**SOURCE TEXT**
= Beginning of Section =
What is Product Life Cycle Management?

I love a good analogy as much as the next marketer and this one was just too hard to resist.

Think of your product like roses in your garden, it is not enough to simply plant (your new product in the market), water it (with promotions occasionally) and expect it to flower year after year. At some point, its vitality is going to dwindle and you need to either deadhead them or dig them up and start again.

The product life cycle (PLC) refers to the stages a product travels through from launch to eventual obsolescence. Managing the PLC is an important part of your marketing strategy and guides you in adapting your approach by product, to ensure you are promoting, developing and phasing out products at the right time.

Four Stages of the Product Life Cycle

Product Life Cycle Management

1.      Introduction

This is identified as the launch stage of your new product.  Sales are increasing slowly, as there is currently limited awareness. Costs are high with large amounts of advertising and promotion required as well as the product development and production costs having been incurred.

The introduction stage will see your business operating at a loss and so this is the most critical stage in your product lifecycle, ideally  you want to move through this stage quickly. Understandably this is where the  highest percentage of failure occurs.

Strategies for success during the introduction phase:

  • Clearly define your market so that at launch you  are effectively targeting the consumer most likely to become your customer
  • Build a dominant market position, stand out from  your competition, don’t just be a “me too” product, have a unique reason for consumers to connect with over the competition
  • Pioneer something; be the first to launch, a true new product is rare but valuable (See Ideas and Innovation).
2.      Growth

Once awareness has increased and with an appropriate distribution strategy, you will identify that your product is in growth, which will be when you first break even (this will be discussed in next week’s post on Measuring Success) and begin to make a profit.

When your product is in growth, the market has accepted your product and consumers are trialling it. This is the time to increase your distribution to make sure you are matching supply of your product with demand.

During growth, naturally, competitors will enter the market. Noticing a new popular product will motivate them to launch similar products in order to capture some of the market (see Get Competitive with your Competitors).

Strategies for success during the growth stage:

  • Monitor pricing to ensure you stay competitive against new competitive offers
  • Confirm your actual customer matches your forecasted target customer and adjust your message. For example we have a launched a building and construction product for children, but on researching sales we find out it is popular amongst teens. We therefore want to ensure our marketing and promotions do not exclude teens by being too “childish”
= End of Section =
**PARTS OF THE EXERCISE**
- A) Answer these from the product life cycle article:
(i) What garden plant is a product compared to?
(ii) In which stage does the highest percentage of failure occur?
(iii) In the example of the building and construction product, which group do sales show it is popular with?
- B) Reproduce word for word the stretch of the product life cycle article that begins at the words "Once awareness has" and stops after "with your Competitors).".
- C) List every title of another post or topic that the product life cycle article refers readers to.

**RECORDS PROVIDED**
= Beginning of Section =
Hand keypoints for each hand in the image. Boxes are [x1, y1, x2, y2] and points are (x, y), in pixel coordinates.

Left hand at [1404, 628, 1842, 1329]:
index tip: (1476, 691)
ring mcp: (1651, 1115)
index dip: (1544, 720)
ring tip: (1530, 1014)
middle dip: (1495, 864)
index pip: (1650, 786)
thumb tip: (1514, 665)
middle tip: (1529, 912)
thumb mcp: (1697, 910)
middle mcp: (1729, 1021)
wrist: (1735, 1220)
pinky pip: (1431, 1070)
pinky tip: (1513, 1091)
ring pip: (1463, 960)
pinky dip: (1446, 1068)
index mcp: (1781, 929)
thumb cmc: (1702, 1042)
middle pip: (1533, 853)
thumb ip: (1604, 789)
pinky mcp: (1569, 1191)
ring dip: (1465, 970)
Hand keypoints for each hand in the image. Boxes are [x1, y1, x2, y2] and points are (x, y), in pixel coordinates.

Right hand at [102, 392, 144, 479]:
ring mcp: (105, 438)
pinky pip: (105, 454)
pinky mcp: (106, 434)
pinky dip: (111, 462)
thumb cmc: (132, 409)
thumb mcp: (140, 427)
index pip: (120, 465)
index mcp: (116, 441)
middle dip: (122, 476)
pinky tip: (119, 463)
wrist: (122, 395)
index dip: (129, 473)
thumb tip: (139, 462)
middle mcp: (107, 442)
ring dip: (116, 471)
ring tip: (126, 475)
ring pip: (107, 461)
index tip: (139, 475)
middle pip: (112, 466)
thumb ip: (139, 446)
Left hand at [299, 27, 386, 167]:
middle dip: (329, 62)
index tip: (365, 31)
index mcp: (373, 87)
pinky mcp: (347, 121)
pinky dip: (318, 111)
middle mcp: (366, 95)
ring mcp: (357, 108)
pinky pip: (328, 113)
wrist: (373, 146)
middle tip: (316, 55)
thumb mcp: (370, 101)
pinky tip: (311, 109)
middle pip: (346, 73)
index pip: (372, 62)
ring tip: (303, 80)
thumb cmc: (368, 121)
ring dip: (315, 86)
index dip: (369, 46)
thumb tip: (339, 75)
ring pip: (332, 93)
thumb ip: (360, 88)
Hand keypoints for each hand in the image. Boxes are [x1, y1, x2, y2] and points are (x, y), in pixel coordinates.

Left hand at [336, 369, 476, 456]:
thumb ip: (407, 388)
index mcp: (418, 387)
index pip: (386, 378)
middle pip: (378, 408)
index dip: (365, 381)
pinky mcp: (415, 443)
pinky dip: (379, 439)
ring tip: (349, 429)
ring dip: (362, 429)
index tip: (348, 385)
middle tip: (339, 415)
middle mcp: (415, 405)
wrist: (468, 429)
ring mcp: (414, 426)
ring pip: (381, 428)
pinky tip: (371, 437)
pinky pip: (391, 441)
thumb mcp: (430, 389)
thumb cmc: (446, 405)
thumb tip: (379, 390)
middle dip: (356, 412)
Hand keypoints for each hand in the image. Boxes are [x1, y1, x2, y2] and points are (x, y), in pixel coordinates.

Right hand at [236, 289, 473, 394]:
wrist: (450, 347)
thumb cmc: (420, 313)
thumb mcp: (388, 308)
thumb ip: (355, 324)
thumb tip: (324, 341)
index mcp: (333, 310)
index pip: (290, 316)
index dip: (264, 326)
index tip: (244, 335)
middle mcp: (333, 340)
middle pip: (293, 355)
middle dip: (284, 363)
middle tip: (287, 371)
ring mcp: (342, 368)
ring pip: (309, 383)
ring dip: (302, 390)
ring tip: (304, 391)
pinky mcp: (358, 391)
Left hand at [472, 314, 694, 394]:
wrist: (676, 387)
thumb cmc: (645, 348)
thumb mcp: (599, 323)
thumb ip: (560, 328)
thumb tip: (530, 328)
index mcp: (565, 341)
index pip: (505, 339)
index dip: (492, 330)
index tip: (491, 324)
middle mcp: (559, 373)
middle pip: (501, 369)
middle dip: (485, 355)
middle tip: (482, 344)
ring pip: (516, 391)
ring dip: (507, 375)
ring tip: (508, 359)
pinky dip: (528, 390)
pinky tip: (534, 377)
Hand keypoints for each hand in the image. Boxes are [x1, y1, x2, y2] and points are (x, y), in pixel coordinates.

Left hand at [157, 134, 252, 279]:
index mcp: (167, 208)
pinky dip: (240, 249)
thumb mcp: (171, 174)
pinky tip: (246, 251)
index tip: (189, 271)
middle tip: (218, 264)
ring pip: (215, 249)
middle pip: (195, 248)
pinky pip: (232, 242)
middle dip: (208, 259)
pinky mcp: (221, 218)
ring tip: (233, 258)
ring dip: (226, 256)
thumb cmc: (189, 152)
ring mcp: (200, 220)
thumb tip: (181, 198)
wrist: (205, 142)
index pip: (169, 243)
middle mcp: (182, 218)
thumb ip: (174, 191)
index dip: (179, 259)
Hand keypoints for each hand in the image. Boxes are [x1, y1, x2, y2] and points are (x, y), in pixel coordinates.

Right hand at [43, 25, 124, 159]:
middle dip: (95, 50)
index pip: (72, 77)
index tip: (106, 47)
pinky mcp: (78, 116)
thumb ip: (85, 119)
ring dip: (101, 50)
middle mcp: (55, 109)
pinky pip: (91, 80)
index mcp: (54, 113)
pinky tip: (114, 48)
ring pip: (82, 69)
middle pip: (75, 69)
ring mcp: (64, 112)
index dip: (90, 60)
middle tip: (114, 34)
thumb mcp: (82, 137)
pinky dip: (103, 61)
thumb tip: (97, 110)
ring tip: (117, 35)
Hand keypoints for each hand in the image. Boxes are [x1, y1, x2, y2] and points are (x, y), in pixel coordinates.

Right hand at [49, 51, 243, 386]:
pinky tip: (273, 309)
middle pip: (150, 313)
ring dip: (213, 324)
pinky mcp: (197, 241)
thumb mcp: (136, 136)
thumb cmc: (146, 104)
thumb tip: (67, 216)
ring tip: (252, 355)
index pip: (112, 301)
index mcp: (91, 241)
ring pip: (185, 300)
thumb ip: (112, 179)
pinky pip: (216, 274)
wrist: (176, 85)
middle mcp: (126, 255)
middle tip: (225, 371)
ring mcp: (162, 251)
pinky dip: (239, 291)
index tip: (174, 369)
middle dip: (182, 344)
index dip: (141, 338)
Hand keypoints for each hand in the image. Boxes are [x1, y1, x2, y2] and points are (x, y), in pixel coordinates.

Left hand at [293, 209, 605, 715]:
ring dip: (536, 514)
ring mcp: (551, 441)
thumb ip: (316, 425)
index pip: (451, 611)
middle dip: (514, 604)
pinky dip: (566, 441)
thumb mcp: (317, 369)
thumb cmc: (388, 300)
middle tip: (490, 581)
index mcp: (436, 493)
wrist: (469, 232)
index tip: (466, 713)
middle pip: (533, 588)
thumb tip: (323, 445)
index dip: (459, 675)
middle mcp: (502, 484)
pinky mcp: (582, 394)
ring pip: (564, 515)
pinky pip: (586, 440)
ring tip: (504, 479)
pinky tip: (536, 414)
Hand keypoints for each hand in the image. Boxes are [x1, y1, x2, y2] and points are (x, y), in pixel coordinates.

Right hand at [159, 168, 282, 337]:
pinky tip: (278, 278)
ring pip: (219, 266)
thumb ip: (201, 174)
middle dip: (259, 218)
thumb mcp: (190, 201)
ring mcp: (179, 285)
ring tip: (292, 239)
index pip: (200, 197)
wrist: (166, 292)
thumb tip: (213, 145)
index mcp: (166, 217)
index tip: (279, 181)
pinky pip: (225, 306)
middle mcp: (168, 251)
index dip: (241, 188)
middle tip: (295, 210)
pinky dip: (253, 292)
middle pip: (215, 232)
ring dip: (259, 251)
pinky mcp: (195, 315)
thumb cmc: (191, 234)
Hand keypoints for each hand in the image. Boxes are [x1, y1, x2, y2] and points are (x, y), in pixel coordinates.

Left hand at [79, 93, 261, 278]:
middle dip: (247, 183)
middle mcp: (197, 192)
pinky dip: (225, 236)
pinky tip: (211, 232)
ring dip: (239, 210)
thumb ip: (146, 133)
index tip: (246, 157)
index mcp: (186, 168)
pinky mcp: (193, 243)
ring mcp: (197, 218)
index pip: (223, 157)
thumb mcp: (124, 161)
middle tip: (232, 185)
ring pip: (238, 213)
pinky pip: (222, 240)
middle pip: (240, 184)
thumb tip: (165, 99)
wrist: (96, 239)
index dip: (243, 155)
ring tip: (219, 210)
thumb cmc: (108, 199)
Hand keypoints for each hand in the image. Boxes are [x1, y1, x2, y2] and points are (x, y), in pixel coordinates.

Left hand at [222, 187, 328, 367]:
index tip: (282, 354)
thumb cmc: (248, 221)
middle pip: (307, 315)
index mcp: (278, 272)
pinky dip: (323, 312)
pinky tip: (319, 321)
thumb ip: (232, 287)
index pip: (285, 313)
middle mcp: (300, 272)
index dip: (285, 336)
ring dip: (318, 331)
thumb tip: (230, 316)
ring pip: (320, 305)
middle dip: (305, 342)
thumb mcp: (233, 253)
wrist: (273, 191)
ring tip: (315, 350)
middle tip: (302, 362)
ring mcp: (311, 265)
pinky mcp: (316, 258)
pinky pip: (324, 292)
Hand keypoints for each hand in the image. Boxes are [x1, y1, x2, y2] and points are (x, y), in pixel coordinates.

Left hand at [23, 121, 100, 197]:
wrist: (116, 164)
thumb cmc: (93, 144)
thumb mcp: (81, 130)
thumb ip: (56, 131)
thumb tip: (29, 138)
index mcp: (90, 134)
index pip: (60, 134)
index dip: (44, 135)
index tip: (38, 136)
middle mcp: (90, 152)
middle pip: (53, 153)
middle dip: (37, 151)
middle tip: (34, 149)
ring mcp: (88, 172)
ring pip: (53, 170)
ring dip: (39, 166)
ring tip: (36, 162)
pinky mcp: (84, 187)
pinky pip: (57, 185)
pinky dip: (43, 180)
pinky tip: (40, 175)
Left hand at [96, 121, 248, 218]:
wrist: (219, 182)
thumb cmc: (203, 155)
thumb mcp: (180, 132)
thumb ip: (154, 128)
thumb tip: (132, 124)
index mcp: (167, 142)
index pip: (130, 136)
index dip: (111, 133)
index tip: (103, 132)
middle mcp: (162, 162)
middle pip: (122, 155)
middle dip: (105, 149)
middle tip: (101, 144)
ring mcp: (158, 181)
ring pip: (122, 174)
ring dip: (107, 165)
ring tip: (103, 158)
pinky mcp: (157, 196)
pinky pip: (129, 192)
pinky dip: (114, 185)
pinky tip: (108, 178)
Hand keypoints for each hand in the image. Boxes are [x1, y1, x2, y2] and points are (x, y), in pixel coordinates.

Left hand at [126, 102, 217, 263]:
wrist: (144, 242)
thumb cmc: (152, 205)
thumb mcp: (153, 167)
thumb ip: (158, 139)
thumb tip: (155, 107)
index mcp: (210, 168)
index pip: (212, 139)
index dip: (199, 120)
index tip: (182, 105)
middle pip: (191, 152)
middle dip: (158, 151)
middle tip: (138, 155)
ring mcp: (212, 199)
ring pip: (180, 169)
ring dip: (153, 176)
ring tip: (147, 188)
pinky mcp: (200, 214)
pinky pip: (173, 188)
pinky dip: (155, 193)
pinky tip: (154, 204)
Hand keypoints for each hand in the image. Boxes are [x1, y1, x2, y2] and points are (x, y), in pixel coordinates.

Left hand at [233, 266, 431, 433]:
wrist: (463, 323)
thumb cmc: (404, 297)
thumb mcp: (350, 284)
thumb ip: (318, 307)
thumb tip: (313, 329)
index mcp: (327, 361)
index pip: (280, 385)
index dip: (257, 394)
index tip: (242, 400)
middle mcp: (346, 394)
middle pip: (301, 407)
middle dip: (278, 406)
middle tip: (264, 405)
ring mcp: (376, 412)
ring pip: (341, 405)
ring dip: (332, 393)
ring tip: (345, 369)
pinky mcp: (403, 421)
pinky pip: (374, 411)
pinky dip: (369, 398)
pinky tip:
= End of Section =
**YOUR WRITTEN ANSWERS**
- A)
(i) Roses.
(ii) The introduction stage.
(iii) Teens.

- B)
Once awareness has increased and with an appropriate distribution strategy, you will identify that your product is in growth, which will be when you first break even (this will be discussed in next week’s post on Measuring Success) and begin to make a profit.

When your product is in growth, the market has accepted your product and consumers are trialling it. This is the time to increase your distribution to make sure you are matching supply of your product with demand.

During growth, naturally, competitors will enter the market. Noticing a new popular product will motivate them to launch similar products in order to capture some of the market (see Get Competitive with your Competitors).

- C)
- Ideas and Innovation
- Measuring Success
- Get Competitive with your Competitors